Materials and Methods

Participants

Twenty-eight female native speakers of Dutch between the ages of 19 and 26 (μ = 21.63), all with healthy vision and hearing, participated in the experiment. In order to minimize large between-speaker differences, only female participants were invited to participate. All 28 participated in the production task. One participant was selected to be the “average” model speaker, leaving 27 participants for the identification task, which was performed approximately one week after the production task.

Ethics Declaration

Ethical approval for this study was obtained from the Ethics Committee of the Social Sciences Faculty of Radboud University. Written consent was obtained from each participant on the first day of the study. Participants were informed that their participation was voluntary and that they were free to withdraw from the study at any time without any negative repercussions and without needing to specify any reason for withdrawal. All participants were reimbursed for their participation.

Stimuli

The stimulus set of 120 Dutch words was based on English materials developed for speech-in-noise recognition experiments by Bradlow and Pisoni [39]. 35 phonemic segments were represented in this set of words, though with different frequencies (e.g., /z/ appears in 10 words, while /b/ appears in only 6 words). Words in the stimulus set were divided into two groups according to frequency, phonological neighborhood density, and the average frequency of their phonological neighbors. Phonological neighbors were defined as words that differed from the target word by the deletion, addition, or substitution of a single phoneme. “Easy” words were those that had high frequency (μ = 226.53 per million), few phonological neighbors (μ = 9.2), and low neighborhood frequency (average frequency of all phonological neighbors; μ = 46.49 per million). “Hard” words, on the other hand, had relatively low frequency (μ = 16.71), larger phonological neighborhoods (μ = 20.85), and higher neighborhood frequency (μ = 470.98 per million). Thus, Easy words were likely to stand out as there were no or relatively few similar sounding words, while Hard words were more likely to be confused with more frequent, similar sounding words. Pilot tests confirmed that participants correctly recognized noise-vocoded versions of the Easy words more often than Hard words, validating the use of these parameters to distinguish the two conditions. All words utilized in this experiment were classified as 100% familiar according to a 559-participant age-of-acquisition study [40].

Production Task

During the recording session, participants were comfortably seated in a sound-attenuated booth. A pop-filter shielded microphone was placed approximately 10 cm away from each participant’s mouth. Participants were presented visually with the 120 stimulus words on a computer screen and asked to read them out loud in a “normal manner” within a specific recording window that was signaled visually.

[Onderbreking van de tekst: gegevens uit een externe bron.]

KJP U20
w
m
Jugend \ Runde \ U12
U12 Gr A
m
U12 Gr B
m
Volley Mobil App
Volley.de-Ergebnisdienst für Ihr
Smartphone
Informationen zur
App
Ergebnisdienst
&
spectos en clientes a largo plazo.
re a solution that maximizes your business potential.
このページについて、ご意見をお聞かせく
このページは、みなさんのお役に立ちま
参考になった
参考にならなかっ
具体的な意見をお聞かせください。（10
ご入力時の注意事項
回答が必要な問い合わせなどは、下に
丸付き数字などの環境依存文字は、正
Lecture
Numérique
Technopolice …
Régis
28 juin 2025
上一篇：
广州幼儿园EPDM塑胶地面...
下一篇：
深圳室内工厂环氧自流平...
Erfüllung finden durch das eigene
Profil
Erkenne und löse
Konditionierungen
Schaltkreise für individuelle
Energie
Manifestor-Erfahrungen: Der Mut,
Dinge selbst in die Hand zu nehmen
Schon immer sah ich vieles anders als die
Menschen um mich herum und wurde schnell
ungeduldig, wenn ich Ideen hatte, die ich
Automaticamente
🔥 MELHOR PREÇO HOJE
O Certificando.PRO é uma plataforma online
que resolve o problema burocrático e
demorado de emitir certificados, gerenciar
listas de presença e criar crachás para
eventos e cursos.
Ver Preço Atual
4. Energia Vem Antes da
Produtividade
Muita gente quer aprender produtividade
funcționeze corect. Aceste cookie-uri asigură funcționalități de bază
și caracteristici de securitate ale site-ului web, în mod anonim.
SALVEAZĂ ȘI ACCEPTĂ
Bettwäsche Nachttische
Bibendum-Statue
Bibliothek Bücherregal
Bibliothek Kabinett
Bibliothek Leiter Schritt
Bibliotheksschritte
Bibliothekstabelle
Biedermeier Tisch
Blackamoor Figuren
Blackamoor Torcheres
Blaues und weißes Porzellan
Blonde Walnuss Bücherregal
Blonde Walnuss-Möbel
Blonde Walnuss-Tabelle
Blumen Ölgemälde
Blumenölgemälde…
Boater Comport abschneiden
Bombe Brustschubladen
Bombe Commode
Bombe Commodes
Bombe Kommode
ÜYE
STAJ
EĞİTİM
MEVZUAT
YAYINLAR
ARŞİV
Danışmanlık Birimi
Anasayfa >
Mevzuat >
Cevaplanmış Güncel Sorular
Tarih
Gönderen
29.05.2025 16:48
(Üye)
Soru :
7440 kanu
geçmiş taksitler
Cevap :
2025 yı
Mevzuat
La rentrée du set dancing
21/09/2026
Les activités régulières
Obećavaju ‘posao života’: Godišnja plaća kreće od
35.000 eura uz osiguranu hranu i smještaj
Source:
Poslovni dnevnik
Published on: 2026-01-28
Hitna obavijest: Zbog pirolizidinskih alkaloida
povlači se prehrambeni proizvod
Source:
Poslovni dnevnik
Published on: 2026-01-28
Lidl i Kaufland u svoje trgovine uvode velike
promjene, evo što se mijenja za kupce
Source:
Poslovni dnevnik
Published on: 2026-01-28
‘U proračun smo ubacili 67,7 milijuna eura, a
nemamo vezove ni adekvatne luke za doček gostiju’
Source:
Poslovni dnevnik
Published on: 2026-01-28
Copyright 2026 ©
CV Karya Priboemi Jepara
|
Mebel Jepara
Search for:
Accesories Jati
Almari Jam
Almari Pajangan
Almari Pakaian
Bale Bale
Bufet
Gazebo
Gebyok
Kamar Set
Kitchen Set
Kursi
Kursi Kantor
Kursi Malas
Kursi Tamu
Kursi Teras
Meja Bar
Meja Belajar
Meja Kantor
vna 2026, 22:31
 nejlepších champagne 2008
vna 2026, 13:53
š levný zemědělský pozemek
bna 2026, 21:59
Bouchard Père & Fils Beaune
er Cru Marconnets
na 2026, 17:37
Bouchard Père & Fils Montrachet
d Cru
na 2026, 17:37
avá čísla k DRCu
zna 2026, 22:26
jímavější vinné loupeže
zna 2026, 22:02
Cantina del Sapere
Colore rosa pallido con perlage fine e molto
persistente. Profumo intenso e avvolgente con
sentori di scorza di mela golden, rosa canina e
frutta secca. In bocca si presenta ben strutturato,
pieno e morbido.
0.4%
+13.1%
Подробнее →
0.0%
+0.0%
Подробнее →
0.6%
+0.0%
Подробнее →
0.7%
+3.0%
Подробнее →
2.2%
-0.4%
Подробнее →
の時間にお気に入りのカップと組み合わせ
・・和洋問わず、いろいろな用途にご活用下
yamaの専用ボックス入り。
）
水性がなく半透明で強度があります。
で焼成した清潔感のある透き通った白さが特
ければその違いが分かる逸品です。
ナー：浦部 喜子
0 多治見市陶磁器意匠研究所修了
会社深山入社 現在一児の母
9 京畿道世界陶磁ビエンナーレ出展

A black screen was presented for 500 ms, after which the target word appeared on the screen above a white box. After 250 ms a red circle appeared within the white box to mark the beginning of the recording and signal the participant to read the word out loud. Recording continued for 1750 ms, after which the red circle disappeared. At the end of each such trial, the participant was given the option to repeat the trial (e.g. if the participant had coughed during the recording) or to continue on to the next trial. The order of stimulus presentation was fully randomized for each participant. All productions were recorded using Presentation software (Version 0.70, www.neurobs.com).

Model Speaker Selection

Each recorded sound file was segmented and analyzed utilizing Praat [41]. Measurements taken from the participant recordings consisted of average word duration per speaker, average segment duration per speaker, duration of each word (120 variables), segment duration by word (e.g. /z/ in zuil’; 426 variables), and average segment amplitude (averaged across words; 35 variables). In addition, segments were also analyzed with respect to the NVS manipulation, which divided the sound file into six frequency bands. Therefore we included measurements of average amplitude by segment by frequency band (e.g., the average amplitude of each frequency band for all words in which the given segment appears; 210 variables) and standard deviation by segment by frequency band (210 variables). In order to find the most “average” speaker, participants were compared according to the aforementioned variables. Due to the fact that many of these variables were highly correlated, standard principal component analysis was used to reduce the number of dimensions for comparison from 1003 to 27. Euclidean distances between participants were calculated based on these 27 components, and the participant with the smallest average distance from all other participants was chosen as the average speaker.

Stimulus Preparation

The intensity of each of the total 3360 sound files (120 words * 28 participants) was normalized by root-mean-squared amplitude. The normalized sound files were then transformed into 6-band noise-vocoded speech [30]. These six spectral frequency bands corresponded to equally spaced distances along the basilar membrane [42]. Pre-experiment pilots determined that this level of degradation avoided ceiling and floor performance in the identification task.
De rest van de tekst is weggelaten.